2 Llegados a este punto, no puedo más que permanecer en la dulce tesitura de quien se muestra agradecida por la forma en la que este libro ha llegado a su regazo: gracias querida, amiga, compañera, adepta, cómplice, Adassa; por adquirir este libro a modo de brindis dada la “bonita y sana” (palabras tuyas escritas) amistad que todas las merodeadoras profesamos.

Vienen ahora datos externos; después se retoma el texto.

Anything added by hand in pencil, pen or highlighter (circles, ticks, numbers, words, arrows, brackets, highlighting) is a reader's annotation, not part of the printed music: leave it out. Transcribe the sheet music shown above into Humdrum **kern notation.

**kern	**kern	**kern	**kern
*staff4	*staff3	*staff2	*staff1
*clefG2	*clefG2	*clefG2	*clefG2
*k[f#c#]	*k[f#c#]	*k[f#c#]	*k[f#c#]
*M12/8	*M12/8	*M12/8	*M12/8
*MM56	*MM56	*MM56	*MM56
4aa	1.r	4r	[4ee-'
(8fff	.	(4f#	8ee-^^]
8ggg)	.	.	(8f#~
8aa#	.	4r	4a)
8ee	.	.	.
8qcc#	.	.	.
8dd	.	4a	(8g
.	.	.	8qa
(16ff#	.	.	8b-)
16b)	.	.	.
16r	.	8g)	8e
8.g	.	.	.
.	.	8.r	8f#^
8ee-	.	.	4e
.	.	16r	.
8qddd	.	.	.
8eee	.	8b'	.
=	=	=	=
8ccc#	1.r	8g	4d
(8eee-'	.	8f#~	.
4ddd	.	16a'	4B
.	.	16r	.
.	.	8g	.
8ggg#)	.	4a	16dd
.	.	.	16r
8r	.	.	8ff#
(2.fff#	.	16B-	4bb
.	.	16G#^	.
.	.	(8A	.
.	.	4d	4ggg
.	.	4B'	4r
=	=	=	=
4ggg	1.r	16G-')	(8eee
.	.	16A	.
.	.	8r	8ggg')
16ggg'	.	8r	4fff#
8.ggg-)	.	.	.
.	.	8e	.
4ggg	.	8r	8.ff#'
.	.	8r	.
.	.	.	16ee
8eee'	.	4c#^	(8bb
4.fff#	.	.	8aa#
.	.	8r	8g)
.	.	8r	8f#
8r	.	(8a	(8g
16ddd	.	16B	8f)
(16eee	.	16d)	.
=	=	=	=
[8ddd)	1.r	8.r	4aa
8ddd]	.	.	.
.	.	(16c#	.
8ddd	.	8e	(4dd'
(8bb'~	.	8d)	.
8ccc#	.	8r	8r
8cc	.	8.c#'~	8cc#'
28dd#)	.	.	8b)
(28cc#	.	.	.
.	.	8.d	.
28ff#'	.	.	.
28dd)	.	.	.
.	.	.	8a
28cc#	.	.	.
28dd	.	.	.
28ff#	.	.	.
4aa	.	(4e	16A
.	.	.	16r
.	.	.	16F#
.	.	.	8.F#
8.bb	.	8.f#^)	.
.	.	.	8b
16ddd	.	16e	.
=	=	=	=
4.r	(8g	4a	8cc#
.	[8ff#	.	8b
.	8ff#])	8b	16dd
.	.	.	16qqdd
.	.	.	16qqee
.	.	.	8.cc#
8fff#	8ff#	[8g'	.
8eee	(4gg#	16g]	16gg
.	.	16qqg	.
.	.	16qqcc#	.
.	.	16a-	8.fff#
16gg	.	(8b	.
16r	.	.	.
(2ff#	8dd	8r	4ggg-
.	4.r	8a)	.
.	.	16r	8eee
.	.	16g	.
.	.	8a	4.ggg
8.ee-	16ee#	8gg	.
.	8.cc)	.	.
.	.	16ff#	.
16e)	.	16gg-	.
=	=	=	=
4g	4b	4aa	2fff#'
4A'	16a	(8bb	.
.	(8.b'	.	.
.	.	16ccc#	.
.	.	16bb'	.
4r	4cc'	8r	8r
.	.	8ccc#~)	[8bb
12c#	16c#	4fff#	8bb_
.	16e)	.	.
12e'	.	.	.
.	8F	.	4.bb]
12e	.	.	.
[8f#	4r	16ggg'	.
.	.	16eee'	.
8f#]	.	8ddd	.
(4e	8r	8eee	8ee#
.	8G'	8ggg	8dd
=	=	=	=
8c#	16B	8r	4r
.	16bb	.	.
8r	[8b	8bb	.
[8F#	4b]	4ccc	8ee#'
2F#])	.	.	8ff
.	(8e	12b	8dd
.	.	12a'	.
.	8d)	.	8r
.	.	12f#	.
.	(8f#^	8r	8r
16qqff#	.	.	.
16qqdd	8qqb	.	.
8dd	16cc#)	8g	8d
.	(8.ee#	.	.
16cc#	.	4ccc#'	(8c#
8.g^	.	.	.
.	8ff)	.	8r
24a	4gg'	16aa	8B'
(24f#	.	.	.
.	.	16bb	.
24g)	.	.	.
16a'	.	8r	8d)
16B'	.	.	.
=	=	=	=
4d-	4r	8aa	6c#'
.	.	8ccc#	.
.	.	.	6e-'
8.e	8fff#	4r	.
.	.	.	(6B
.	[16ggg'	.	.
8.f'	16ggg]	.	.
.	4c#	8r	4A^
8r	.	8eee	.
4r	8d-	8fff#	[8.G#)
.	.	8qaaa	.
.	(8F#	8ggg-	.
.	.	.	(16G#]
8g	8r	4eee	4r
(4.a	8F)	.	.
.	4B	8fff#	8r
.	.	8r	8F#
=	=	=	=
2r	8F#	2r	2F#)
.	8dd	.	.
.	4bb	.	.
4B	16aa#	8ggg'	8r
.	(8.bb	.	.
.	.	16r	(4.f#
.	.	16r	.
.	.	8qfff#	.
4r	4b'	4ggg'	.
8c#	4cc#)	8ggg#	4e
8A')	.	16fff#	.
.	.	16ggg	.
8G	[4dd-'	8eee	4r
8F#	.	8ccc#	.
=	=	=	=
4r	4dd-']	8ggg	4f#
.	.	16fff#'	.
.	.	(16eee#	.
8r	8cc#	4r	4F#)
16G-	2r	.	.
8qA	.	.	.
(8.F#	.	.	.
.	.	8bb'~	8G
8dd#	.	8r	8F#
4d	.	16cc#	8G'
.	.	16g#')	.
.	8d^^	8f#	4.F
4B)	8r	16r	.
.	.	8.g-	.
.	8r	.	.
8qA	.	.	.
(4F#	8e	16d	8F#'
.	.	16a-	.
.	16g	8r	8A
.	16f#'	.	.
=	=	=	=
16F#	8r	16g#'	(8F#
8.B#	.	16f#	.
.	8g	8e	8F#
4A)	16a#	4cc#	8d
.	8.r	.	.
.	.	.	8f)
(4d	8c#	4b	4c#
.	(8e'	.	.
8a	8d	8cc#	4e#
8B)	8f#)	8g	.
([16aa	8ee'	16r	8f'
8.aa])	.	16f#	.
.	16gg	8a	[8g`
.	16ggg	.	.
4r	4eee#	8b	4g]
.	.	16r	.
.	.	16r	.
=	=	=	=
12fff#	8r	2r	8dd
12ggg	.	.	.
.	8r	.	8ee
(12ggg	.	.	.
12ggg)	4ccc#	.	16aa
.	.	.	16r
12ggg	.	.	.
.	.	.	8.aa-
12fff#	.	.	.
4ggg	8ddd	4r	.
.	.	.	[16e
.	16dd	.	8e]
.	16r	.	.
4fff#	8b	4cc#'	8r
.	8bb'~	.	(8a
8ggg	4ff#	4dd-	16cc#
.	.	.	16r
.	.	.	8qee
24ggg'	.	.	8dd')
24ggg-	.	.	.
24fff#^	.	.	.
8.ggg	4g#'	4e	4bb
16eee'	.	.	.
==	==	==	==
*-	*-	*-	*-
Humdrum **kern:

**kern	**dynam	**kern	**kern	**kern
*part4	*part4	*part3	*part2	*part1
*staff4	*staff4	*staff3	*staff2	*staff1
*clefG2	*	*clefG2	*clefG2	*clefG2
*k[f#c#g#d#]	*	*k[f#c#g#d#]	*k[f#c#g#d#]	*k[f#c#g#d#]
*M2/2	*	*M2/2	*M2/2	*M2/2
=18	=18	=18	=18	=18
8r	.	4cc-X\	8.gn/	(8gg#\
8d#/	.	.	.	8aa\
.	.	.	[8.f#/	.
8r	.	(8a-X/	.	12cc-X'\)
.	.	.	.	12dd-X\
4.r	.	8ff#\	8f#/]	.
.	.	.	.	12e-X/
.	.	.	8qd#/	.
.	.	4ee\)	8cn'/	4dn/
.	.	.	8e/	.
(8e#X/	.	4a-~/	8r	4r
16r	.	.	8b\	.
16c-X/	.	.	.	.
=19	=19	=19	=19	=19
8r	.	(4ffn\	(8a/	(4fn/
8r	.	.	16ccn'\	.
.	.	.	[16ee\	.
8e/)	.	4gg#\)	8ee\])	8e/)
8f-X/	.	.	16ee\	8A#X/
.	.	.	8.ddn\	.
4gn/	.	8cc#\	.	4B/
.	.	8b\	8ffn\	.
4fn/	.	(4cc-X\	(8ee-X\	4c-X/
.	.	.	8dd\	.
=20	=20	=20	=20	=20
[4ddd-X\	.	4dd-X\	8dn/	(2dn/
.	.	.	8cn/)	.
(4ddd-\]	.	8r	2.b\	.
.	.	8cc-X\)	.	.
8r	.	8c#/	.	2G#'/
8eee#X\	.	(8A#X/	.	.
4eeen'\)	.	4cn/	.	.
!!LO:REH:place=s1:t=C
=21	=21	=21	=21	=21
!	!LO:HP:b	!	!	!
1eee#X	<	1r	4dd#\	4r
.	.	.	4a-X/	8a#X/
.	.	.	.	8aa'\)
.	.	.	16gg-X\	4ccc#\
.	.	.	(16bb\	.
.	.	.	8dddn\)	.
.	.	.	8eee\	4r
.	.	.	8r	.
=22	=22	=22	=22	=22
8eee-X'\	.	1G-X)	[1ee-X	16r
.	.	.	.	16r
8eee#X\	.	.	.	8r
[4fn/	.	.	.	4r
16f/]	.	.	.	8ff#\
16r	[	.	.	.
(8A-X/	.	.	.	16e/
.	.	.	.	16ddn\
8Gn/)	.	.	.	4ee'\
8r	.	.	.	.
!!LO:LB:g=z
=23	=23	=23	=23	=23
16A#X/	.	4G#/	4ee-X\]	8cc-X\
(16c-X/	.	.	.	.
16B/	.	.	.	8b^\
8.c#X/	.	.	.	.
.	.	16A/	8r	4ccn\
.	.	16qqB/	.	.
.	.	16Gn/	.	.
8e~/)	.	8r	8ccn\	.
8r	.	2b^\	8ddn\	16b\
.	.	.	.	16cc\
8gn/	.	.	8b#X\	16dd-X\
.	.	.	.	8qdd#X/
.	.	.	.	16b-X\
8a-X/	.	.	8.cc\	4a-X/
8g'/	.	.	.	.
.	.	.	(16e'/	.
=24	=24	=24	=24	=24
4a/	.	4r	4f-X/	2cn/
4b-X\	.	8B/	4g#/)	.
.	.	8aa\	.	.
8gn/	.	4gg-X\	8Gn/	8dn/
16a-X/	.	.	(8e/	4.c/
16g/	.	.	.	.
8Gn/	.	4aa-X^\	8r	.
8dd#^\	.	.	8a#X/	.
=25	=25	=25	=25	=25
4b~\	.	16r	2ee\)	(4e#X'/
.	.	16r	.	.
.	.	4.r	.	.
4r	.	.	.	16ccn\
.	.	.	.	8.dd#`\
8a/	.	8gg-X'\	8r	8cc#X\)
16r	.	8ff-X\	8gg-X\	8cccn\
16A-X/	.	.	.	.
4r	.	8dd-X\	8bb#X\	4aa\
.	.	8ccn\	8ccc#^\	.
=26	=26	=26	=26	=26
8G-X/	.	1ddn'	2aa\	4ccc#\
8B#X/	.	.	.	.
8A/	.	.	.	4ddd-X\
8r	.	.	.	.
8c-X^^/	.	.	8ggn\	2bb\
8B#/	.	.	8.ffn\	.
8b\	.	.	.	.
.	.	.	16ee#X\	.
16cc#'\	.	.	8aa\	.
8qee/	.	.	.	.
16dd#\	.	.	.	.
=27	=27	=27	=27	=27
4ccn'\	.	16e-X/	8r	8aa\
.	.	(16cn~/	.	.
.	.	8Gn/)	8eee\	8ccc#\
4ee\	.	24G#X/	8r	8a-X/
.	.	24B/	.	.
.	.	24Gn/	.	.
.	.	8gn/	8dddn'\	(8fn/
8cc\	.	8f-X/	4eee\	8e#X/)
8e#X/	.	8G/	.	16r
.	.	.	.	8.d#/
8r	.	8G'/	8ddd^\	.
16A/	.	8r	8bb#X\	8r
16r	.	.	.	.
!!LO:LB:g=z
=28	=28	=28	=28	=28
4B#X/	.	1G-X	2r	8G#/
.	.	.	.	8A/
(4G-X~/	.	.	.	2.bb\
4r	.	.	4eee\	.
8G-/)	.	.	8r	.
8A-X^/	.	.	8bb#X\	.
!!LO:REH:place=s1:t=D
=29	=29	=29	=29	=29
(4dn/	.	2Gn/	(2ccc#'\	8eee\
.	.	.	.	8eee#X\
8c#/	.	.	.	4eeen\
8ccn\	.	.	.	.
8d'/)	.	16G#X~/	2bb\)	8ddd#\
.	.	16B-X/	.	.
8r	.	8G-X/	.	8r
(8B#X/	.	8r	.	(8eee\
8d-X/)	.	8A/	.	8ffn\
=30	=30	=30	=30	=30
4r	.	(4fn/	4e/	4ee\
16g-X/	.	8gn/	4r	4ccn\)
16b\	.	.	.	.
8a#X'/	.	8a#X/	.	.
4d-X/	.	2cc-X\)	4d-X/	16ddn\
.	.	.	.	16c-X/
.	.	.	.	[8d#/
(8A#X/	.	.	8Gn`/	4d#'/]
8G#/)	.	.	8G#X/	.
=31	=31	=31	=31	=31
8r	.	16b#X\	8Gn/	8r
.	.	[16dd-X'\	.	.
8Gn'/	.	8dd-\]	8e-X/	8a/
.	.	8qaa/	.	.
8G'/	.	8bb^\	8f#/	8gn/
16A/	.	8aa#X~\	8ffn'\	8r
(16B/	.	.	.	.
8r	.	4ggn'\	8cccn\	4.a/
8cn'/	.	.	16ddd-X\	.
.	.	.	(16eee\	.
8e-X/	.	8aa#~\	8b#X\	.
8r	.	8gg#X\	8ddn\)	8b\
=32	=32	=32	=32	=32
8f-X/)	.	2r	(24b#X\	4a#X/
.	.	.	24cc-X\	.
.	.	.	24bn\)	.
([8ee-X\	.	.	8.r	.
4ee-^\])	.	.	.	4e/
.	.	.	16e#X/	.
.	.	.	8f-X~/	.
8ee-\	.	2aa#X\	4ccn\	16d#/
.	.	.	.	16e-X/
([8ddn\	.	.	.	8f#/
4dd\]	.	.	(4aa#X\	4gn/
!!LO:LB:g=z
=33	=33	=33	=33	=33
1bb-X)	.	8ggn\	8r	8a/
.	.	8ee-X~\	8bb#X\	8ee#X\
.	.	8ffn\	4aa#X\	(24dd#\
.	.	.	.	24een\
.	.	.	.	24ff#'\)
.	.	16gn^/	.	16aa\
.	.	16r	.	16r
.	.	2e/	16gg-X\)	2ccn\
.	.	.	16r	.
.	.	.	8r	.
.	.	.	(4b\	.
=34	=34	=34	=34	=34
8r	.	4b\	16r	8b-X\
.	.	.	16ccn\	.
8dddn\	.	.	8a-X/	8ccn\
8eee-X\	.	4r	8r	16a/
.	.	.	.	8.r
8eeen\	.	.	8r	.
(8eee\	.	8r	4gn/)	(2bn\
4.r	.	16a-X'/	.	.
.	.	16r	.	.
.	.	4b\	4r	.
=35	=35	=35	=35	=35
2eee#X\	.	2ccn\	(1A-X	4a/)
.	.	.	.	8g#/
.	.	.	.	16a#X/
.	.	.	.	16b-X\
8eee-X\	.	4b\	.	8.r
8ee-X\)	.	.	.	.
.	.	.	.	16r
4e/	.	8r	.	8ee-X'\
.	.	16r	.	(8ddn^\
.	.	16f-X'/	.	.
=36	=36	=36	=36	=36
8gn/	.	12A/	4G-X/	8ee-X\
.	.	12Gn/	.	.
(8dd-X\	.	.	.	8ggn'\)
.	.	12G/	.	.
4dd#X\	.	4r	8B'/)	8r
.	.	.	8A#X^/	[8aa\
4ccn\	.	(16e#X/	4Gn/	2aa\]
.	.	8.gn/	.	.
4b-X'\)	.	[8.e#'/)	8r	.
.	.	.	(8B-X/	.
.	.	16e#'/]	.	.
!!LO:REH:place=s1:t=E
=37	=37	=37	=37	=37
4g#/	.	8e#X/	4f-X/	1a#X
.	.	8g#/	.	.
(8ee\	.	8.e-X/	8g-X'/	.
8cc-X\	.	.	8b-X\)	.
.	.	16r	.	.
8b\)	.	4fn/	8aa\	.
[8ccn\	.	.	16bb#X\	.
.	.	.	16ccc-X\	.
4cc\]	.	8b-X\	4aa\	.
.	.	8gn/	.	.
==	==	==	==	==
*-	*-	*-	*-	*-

3 Esta noción sobre la tendencia a perseguir aquello de lo que uno carece pero que, sin embargo, aparece en potencia como lo que uno puede poseer, queda muy bien reflejado, acorde con P. Laín Entralgo, en las consideraciones platónicas sobre la “phília” y el “érôs”. Así pues, para el filósofo griego la “phília” (amor fraterno, amistoso) –como el “érôs” (amor romántico) viene a ser aquel impulso por el cual la especie humana se mueve hacia su plenitud; primero, en comunión con su alma amiga y, segundo y como consecuencia de ello, en la retoma de su propia naturaleza originaria (arkhaía physis). Coherentemente, en palabras de Platón, la amistad supone “la perfección de la naturaleza humana en las individualizaciones de esa naturaleza que son los amigos” (cita en `Sobre la amistad´, p. 37).

4 La denominada Teoría de la Mente (ToM), ya comentada en otros enlaces anteriores, se basa, precisamente, en el reconocimiento de las diferencias –corporales, psicológicas, emocionales,…– para determinar la posibilidad de atribuir estados mentales a personas ajenas. Así pues, “yo” soy “yo” en la medida en que “tú” eres “tú”, individuo separado (al menos perceptiblemente) de mí y, por tanto, independiente de lo que yo soy. Téngase en cuenta que hasta los tres años, aproximadamente, el ser humano no es capaz de entrever los estados mentales o emocionales de los demás, sencillamente, porque tampoco es capaz de captar el entramado psico-emocional que le es propio (de ahí que los niños/as se refieran a ellos mismos casi siempre en tercera persona, en vez de en primera).

5 Puede entenderse, en concordancia con la definición del diccionario filosófico de Ferrater Mora (1983), laontología” como el estudio del “Ser” propiamente dicho; del ser en cuanto ser manifiesto (existencia) o, también, del ser como fundamento del cual parte el resto de cosas (esencia).